It Happens
Matchmaking for Exiles
Meet marriage brokers who specialise in bringing together Sri Lankan Tamil refugees
Shruti Ravindran
Shruti Ravindran
06 Aug, 2011
Meet marriage brokers who specialise in bringing together Sri Lankan Tamil refugees
Three decades of civil war have scattered about a quarter of the Sri Lankan Tamil population around the globe, across Canada, Australia, Germany, Italy, Norway, Switzerland, France, Belgium and the UK. That’s an estimated one million, including a big number of young people desperately wanting to get married. Matrimonial websites echo with the plaintive, barely-heard sighs of their proposals. One lonely heart from Jaffna, who now lives in ‘Brugge, Belgium’, uploaded the following profile, unadorned by a photograph, on a matrimonial website for Sri Lankan Tamils: ‘Groom; Age: 29; Height: 6’4”; Job: Kook; Religion/Caste: I want married.’
Supplications like his have not gone unheard, particularly in the cities of Tamil Nadu, which about 100,000 Sri Lankan Tamil refugees call home.
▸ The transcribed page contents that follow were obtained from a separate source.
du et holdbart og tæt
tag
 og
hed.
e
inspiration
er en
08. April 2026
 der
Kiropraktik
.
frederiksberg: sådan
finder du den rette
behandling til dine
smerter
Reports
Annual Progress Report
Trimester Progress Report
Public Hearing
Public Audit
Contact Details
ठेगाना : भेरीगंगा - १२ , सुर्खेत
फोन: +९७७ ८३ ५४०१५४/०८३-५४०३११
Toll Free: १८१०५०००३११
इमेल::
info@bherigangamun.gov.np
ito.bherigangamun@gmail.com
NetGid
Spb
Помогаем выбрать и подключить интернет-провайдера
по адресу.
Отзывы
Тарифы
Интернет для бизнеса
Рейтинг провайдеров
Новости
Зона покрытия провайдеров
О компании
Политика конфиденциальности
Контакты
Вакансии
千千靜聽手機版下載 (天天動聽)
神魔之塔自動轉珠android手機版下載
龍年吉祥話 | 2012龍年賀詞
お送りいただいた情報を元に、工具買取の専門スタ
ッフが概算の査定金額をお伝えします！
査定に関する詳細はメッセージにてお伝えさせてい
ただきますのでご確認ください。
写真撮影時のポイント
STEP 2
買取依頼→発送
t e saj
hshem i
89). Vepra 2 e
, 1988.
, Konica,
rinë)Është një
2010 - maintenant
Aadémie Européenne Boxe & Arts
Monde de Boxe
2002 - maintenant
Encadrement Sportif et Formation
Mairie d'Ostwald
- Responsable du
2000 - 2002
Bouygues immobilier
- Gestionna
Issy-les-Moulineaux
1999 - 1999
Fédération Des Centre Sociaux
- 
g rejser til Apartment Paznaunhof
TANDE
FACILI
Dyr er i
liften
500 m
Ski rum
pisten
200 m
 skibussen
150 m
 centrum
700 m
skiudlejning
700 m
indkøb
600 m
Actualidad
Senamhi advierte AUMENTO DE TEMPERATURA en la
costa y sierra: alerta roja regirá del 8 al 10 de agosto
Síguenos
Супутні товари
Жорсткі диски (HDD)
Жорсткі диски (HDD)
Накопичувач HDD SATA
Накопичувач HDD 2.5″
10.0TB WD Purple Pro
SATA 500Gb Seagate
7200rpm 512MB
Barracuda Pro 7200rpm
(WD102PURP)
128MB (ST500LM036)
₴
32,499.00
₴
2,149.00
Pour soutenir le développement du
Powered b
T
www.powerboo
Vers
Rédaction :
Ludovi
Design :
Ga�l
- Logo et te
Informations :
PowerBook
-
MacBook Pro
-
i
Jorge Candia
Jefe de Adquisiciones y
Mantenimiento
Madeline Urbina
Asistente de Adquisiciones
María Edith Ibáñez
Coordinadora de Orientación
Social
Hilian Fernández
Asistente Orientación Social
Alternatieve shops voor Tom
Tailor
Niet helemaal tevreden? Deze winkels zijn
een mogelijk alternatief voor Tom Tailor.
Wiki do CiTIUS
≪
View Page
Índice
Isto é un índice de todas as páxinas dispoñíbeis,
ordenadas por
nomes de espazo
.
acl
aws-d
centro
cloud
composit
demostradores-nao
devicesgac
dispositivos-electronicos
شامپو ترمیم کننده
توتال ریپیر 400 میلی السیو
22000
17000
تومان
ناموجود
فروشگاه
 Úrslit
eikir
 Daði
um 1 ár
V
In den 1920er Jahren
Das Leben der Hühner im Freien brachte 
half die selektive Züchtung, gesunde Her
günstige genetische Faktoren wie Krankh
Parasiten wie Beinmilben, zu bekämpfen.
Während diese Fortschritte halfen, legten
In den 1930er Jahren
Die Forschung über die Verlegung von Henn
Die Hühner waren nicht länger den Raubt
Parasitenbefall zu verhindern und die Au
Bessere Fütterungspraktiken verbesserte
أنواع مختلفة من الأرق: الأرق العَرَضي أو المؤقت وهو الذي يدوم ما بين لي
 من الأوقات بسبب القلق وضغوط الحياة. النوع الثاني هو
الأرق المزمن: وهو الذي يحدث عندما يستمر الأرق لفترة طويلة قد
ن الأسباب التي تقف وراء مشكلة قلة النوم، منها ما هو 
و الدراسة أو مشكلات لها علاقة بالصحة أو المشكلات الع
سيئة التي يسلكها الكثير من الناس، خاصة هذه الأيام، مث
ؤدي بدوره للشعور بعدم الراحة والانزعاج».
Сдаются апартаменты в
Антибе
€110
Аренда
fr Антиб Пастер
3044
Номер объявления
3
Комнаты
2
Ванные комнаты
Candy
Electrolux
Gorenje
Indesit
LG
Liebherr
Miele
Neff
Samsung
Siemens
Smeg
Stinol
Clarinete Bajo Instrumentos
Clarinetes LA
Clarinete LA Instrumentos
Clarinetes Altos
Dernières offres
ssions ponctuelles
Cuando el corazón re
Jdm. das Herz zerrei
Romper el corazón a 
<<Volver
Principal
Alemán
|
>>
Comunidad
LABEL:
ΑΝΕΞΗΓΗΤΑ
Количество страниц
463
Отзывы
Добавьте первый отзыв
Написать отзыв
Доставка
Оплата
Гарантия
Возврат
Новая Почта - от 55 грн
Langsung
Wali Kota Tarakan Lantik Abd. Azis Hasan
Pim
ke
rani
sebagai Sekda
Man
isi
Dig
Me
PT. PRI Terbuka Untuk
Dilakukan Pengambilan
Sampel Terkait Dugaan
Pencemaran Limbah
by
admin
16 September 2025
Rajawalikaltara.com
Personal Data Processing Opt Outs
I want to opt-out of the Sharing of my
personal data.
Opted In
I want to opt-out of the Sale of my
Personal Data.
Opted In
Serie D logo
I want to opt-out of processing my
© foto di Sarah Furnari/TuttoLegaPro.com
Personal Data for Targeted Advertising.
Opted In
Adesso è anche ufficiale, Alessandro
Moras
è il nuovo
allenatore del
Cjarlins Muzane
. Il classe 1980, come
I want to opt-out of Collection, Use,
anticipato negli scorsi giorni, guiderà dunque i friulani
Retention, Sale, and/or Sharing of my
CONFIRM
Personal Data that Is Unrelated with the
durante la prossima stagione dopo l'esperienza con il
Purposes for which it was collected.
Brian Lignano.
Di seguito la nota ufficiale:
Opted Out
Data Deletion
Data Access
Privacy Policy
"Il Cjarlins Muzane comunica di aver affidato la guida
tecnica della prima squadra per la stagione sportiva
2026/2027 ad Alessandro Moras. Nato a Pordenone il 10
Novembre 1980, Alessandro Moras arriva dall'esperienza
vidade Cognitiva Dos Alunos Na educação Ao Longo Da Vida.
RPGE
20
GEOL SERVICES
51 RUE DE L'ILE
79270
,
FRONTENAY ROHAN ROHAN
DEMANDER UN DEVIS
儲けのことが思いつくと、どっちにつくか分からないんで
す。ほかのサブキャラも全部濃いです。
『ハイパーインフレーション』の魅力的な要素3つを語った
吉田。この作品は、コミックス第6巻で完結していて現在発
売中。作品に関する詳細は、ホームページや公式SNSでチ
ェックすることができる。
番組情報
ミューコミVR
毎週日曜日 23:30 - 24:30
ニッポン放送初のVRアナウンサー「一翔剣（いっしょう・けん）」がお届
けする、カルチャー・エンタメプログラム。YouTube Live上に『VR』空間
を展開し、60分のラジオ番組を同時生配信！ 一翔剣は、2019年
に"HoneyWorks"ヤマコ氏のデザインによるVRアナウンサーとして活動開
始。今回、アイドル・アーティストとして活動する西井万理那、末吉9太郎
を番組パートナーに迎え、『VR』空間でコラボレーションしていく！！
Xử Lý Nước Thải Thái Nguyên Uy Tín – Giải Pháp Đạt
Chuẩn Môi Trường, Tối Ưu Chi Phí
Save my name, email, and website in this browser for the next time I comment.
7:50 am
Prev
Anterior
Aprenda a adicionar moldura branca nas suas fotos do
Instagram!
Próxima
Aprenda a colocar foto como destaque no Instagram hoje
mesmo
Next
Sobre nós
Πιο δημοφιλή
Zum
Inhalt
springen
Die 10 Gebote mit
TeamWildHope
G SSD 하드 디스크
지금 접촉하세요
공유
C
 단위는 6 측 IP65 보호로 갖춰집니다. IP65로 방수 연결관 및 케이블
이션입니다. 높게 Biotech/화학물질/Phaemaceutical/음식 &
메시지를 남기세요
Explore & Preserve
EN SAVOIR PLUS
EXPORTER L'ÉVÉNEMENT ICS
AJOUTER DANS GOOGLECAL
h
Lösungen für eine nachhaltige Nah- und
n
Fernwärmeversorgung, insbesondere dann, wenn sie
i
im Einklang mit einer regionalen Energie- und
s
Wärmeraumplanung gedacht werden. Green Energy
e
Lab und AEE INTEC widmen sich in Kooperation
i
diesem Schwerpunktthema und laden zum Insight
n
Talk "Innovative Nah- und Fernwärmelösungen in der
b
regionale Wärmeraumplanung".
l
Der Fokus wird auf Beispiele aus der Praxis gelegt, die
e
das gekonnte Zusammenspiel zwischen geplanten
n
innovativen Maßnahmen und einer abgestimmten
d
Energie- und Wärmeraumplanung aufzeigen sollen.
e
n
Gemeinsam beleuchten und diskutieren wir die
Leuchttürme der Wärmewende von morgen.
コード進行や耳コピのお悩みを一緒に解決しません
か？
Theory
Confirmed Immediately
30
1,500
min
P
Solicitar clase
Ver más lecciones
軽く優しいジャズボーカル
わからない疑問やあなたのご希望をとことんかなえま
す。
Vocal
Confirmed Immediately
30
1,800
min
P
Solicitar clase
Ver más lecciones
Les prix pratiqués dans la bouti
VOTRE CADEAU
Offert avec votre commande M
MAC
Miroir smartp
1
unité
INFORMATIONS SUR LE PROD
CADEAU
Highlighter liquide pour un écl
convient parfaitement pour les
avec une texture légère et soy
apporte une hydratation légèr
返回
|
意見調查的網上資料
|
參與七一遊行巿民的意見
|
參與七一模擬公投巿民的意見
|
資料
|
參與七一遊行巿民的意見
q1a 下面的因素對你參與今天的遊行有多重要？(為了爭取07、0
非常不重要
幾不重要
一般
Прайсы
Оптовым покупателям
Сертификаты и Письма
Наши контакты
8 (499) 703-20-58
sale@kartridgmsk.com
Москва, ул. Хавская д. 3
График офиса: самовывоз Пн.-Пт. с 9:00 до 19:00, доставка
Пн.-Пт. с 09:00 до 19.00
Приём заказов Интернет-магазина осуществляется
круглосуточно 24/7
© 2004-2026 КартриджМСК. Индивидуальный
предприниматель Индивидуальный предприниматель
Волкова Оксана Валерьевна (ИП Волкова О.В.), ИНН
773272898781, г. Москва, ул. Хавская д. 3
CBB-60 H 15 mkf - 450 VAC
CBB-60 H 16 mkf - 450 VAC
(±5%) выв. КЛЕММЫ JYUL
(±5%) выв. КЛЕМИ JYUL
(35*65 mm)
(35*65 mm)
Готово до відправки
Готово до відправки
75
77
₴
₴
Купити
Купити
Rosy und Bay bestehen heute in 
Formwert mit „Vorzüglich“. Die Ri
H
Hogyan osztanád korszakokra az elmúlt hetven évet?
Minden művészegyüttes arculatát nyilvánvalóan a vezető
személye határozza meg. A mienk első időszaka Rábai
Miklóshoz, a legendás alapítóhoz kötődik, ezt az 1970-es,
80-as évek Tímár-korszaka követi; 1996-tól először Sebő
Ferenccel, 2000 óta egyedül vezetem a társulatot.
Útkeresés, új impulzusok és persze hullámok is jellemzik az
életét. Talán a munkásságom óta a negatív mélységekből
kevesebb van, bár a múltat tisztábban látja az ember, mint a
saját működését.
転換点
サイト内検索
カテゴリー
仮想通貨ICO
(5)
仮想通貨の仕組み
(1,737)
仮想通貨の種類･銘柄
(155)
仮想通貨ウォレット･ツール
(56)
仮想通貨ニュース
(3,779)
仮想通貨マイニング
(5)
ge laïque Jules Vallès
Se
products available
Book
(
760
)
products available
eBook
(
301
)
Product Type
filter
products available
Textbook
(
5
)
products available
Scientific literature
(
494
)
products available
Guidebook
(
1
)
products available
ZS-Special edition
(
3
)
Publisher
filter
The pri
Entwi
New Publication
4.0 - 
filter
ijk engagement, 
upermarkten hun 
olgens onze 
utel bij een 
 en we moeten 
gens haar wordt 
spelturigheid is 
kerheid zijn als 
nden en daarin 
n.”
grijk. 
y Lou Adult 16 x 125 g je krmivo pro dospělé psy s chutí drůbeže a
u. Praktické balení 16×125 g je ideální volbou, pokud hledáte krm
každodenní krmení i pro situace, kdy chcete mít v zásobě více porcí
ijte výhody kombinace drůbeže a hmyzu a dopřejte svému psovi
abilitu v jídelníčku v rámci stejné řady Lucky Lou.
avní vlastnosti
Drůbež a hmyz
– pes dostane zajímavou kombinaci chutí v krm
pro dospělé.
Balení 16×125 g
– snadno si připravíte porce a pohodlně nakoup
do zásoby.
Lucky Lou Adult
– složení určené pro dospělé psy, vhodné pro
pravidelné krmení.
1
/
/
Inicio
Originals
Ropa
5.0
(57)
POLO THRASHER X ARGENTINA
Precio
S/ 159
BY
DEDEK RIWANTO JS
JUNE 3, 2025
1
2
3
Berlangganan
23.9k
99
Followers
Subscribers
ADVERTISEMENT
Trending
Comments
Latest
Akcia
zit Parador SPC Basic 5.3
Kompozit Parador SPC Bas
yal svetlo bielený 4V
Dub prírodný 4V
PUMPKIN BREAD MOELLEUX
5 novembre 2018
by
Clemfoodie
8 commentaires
Chandran, a refugee wedding broker based in Chennai, is one such answerer of prayers. He fled his hometown in the Jaffna peninsula in 1990, when bombardments wiped out his spare-parts business, home and car. After a brief stint in the Sivaganga refugee camp, he was permitted to move out, and has been brokering weddings for refugees ever since. Most of the requests he gets come from members of the upper caste Vellalar communities, “anehama” (overwhelmingly) in Canada and London. The men, he says, want their brides “meliss-a, colour-a” (slender, fair), and four years younger than them.
One father, a client of Chandran’s who fled Mannar in the 1990s and has resettled with his family in Madurai, is anxious that his daughter might not fit the bill. “She’s a very tall girl, she’s 5’8”, and she’s 30,” he says. He turned to a broker for help, he adds, since “nowadays, it is difficult for girls; with so many males killed in the war, [eligible] males are a minority.” Eligible males, for him, would need to belong to the Mudaliar community or a comparably high caste, and should have “an average education, a job”, preferably neither in Sri Lanka (“they’d expect Rs 15 lakh in dowry”) nor in India (“Too many festivities, and they demand money and jewellery for every single one”). The broker’s fee for a foreign-settled groom—between Rs 30,000 and Rs 50,000, “depending on the groom”—is something he considers a relative bargain.